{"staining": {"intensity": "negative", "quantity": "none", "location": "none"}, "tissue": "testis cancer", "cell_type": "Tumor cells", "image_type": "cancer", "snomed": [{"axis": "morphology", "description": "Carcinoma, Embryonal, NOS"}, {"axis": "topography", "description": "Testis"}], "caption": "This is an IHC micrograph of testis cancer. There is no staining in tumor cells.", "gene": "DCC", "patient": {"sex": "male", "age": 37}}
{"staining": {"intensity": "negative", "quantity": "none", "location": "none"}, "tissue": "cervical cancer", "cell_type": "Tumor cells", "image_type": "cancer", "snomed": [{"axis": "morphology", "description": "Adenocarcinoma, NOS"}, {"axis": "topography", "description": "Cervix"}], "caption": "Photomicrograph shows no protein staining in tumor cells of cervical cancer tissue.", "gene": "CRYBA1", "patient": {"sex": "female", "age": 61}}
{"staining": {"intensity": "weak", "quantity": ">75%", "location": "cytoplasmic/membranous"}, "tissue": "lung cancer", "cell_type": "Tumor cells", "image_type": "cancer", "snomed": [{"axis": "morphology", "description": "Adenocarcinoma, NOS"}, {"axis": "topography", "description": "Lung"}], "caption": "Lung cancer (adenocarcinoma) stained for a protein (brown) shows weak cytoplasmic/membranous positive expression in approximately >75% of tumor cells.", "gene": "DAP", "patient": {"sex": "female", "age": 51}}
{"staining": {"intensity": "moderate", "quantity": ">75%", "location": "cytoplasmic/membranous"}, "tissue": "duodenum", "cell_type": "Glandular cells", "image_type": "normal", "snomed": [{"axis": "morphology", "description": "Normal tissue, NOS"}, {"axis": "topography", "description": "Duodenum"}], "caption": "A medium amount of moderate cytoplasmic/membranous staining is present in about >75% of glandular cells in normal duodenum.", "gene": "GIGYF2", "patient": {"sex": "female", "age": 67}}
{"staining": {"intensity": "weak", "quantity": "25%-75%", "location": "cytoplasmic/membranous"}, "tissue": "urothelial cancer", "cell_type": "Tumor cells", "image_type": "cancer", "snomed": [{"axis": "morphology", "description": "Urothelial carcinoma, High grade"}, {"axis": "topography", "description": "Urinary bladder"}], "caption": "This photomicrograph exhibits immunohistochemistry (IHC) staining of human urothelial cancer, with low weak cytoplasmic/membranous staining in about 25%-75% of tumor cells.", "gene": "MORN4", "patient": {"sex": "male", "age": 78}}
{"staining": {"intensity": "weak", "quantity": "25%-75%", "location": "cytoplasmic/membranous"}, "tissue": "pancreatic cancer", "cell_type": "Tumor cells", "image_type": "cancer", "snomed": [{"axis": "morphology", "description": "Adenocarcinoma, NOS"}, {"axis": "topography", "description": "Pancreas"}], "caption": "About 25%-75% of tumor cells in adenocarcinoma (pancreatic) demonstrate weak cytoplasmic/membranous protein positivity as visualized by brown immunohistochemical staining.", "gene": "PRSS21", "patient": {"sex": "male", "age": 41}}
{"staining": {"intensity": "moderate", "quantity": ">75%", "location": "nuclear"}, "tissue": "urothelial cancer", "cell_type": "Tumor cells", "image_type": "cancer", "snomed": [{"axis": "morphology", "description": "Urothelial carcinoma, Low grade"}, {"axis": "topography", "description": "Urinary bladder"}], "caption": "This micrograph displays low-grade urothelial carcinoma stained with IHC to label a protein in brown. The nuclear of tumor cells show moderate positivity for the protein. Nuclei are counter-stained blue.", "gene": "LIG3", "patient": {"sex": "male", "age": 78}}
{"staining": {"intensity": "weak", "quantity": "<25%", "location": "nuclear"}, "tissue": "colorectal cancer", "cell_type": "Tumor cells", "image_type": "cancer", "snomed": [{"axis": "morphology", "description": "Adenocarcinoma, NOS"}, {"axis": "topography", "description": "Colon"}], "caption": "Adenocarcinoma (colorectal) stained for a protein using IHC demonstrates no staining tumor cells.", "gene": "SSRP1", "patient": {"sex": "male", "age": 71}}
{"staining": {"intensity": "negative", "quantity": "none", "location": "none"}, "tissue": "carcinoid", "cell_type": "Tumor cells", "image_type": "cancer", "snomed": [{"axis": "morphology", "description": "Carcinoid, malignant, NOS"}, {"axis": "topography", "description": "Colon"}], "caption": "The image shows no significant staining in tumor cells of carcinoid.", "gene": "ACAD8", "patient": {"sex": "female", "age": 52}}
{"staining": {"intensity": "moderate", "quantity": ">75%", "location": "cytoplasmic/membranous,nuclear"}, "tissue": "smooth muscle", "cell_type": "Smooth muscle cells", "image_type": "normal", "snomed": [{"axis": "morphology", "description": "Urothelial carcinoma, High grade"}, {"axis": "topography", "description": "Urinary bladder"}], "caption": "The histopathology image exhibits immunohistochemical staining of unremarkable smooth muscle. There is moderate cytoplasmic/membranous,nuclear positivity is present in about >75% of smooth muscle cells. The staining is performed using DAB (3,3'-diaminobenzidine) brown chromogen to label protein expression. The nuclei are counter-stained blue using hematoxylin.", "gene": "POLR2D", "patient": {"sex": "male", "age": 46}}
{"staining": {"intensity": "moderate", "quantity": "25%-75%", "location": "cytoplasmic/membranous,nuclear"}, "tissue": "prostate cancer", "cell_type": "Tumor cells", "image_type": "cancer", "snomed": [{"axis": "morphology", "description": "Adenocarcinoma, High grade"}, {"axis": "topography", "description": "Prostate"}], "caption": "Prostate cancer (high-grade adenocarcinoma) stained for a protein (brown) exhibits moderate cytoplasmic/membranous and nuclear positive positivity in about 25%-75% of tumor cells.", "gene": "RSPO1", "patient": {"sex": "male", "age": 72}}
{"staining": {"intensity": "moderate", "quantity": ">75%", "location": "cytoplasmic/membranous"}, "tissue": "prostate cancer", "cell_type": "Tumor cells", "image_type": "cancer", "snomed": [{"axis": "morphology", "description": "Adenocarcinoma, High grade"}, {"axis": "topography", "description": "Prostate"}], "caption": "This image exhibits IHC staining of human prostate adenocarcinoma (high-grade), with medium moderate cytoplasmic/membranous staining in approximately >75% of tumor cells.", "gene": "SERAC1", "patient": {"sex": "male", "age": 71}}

* _Your goal_: Search the entries for the word "using" and copy every line that holds it.

* _Response to the exercise_:
{"staining": {"intensity": "weak", "quantity": "<25%", "location": "nuclear"}, "tissue": "colorectal cancer", "cell_type": "Tumor cells", "image_type": "cancer", "snomed": [{"axis": "morphology", "description": "Adenocarcinoma, NOS"}, {"axis": "topography", "description": "Colon"}], "caption": "Adenocarcinoma (colorectal) stained for a protein using IHC demonstrates no staining tumor cells.", "gene": "SSRP1", "patient": {"sex": "male", "age": 71}}
{"staining": {"intensity": "moderate", "quantity": ">75%", "location": "cytoplasmic/membranous,nuclear"}, "tissue": "smooth muscle", "cell_type": "Smooth muscle cells", "image_type": "normal", "snomed": [{"axis": "morphology", "description": "Urothelial carcinoma, High grade"}, {"axis": "topography", "description": "Urinary bladder"}], "caption": "The histopathology image exhibits immunohistochemical staining of unremarkable smooth muscle. There is moderate cytoplasmic/membranous,nuclear positivity is present in about >75% of smooth muscle cells. The staining is performed using DAB (3,3'-diaminobenzidine) brown chromogen to label protein expression. The nuclei are counter-stained blue using hematoxylin.", "gene": "POLR2D", "patient": {"sex": "male", "age": 46}}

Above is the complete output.